(Page-level text extractions)
☆ ☆ ☆
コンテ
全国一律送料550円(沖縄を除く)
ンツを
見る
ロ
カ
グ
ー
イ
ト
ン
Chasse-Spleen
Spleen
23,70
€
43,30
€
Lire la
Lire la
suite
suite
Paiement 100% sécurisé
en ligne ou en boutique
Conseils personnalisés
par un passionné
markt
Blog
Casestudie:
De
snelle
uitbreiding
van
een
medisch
☆ ☆ ☆
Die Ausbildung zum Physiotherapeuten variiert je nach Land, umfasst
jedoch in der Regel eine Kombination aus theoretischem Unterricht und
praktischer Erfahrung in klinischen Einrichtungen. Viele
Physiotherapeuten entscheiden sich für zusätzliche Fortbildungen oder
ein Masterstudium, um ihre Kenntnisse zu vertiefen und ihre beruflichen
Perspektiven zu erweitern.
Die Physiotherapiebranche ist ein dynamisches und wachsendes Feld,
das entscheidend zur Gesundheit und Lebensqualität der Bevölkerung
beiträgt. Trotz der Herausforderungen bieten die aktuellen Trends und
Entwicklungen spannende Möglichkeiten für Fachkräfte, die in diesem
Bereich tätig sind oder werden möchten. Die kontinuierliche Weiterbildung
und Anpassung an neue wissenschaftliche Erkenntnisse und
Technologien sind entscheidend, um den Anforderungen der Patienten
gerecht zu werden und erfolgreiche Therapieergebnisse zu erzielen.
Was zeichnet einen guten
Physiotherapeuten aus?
☆ ☆ ☆
- **WHAT TO DO**: Search the data for the word "oder" and report how many lines include it, with the number alone.

- **WRITTEN ANSWER**: 2